- Task set:
1. Answer these questions from the Olga Taratuta biography.
(a) In what village was Elka Ruvinskaia born?
(b) In what year was she arrested for "political suspicion"?
(c) Which paper did she work for while living abroad?
2. Carry on the Olga Taratuta biography from its last sentence, writing what comes next.
-- Source extract start --
A short biography of Olga Taratuta the “grandmother” of the Russian anarchist movement and a founder of the Anarchist Black Cross.
“The Kharkov comrades, with the heroic personality of Olga Taratuta at their head, had all served the Revolution, fought on its fronts, endured punishment from the Whites, persecution and imprisonment by the Bolsheviki. Nothing had daunted their revolutionary ardour and anarchist faith.” Living My Life, Emma Goldman
Elka Ruvinskaia was born in the village of Novodmitrovka near Kherson in the Ukraine on the 21st January 1876 (or possibly 1874 or 1878). Her family was Jewish and her father ran a small shop. After her studies she worked as a teacher. She was arrested for “political suspicion” in 1895. In 1897 she joined a Social Democrat group around the brothers A. and I. Grossman (who later became anarchists) in Elizavetgrad, and distributed their propaganda. In 1898-1901 she was a member of the Elizavetgrad committee of the Social-Democratic Party and the South Russian Union of Workers. In 1901 she fled abroad, living in Germany and Switzerland where she met Lenin and Plekhanov and worked for the paper Iskra.
-- Source extract end --
-- Data extract start --
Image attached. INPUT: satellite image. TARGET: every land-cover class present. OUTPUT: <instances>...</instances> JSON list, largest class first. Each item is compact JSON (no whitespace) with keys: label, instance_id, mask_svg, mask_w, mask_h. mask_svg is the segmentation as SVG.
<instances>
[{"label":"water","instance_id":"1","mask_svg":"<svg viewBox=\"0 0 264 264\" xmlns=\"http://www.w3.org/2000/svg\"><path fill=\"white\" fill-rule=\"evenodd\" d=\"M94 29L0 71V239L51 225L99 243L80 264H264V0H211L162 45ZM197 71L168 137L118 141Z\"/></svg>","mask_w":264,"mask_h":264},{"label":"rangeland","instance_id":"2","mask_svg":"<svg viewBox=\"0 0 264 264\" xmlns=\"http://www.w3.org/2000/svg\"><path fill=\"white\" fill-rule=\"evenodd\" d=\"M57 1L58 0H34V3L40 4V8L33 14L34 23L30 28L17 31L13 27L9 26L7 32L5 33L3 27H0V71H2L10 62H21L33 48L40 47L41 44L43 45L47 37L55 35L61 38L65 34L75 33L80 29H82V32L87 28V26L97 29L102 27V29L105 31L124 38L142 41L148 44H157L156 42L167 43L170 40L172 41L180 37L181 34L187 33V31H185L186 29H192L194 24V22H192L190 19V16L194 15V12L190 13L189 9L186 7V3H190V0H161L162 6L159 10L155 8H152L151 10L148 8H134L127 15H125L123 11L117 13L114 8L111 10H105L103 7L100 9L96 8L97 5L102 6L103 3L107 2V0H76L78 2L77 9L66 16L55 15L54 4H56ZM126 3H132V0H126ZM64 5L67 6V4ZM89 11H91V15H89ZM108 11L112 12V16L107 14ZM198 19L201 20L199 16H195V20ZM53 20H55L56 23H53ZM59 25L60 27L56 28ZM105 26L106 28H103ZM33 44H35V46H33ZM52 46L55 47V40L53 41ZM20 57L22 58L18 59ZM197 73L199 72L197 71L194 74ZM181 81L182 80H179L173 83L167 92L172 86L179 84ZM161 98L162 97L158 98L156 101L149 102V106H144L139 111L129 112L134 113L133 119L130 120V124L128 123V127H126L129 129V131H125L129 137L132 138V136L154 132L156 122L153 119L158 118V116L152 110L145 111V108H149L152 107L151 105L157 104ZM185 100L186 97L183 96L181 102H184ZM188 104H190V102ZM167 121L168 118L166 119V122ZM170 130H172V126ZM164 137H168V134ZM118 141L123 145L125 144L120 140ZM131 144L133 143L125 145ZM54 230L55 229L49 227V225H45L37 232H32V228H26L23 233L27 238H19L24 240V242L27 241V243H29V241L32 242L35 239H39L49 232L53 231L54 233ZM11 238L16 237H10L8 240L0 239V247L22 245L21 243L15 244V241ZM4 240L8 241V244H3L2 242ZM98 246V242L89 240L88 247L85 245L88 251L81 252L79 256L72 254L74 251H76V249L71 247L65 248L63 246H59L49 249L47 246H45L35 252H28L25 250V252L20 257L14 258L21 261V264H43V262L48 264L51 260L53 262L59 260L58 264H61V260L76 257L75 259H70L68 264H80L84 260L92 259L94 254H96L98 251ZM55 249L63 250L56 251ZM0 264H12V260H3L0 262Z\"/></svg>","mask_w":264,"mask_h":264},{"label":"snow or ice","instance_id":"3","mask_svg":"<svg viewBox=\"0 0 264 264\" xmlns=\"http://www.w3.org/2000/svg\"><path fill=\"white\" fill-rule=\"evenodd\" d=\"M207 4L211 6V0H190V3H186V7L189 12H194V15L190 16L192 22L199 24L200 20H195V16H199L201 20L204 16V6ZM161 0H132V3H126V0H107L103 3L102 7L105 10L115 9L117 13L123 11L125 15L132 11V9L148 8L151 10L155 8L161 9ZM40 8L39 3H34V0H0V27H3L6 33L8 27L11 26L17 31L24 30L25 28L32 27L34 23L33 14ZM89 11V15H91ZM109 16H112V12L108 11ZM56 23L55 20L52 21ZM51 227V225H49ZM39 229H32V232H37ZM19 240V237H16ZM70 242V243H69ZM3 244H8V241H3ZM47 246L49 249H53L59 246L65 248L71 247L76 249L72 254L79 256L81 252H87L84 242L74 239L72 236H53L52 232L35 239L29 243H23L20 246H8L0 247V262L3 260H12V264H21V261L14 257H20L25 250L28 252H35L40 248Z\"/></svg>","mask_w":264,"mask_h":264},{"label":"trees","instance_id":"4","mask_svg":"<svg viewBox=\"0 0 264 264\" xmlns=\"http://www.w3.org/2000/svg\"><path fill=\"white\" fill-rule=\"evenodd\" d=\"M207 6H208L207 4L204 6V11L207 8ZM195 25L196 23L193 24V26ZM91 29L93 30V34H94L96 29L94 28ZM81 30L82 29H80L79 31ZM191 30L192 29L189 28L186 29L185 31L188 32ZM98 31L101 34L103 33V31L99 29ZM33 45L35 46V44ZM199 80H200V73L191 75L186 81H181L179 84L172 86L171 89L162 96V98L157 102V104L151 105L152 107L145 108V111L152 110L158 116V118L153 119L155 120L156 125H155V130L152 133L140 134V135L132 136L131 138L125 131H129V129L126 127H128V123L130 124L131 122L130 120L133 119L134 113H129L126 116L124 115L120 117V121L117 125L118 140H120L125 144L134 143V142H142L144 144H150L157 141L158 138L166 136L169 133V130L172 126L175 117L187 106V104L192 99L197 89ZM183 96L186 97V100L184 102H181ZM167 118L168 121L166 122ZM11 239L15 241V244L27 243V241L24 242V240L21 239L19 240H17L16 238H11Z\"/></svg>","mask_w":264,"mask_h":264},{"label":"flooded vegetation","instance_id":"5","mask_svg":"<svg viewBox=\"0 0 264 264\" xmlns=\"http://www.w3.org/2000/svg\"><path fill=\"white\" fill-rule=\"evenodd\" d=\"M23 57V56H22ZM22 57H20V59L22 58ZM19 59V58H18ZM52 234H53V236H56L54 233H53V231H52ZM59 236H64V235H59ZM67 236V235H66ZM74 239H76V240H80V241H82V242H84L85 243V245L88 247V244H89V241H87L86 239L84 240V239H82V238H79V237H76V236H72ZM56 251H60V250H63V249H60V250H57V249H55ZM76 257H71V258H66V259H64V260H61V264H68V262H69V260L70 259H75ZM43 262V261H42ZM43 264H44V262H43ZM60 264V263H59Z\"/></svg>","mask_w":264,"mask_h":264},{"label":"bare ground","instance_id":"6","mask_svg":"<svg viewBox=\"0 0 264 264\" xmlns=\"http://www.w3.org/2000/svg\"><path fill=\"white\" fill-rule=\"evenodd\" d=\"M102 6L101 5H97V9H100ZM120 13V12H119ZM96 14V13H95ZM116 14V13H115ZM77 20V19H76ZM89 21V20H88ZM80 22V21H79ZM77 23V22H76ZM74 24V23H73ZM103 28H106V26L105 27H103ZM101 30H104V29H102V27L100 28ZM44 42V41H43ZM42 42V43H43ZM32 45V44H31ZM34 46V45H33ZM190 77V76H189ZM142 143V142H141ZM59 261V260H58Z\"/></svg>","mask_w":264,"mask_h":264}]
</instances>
-- Data extract end --
- Results of the exercise:
1.
(a) Novodmitrovka, near Kherson in the Ukraine.
(b) 1895.
(c) Iskra.

2.
In 1903 In Switzerland she became an anarchist-communist. In 1904 she returned to Odessa and joined the group Without Compromise which was made up of anarchists and disciples of the Polish socialist Machajski. She was arrested in April 1904 and in the autumn was freed for lack of evidence. She then joined the Odessa Workers Group of Anarchist Communists which distributed propaganda and organised workers’ circles. She began to acquire a reputation as one of the most outstanding anarchists in Russia. She used the pseudonym Babushka (Granny) – a strange alias considering she was still only around thirty!
At the beginning of October 1905 she was arrested again but was again released with the October amnesty. She joined the Battle Detachment of the South Russian Group of Anarchist Communists which used the tactic of “motiveless terror”- that is attacks on institutions and representatives of the autocratic regime rather than particular targeted individuals . She helped prepare the notorious attack on the Libman café in December 1905. She was arrested and sentenced to17 years imprisonment in 1906 She escaped from prison on 15th December and fled to Moscow. In December 1906 she joined the Moscow anarchist-communist organisation Buntar (Rebel) and agitated in the workplaces. After the arrest of group members in March 1907 she and some others fled to Switzerland where they edited a paper of the same name.
In autumn 1907 Olga returned to Ekaterinoslav and Kiev and after moved on to Odessa. She prepared an attentat against general A.V.Kaulbars, the commander of the Odessa military region, and against general Tolmachov governor of Odessa and an explosion at the Odessa tribunal.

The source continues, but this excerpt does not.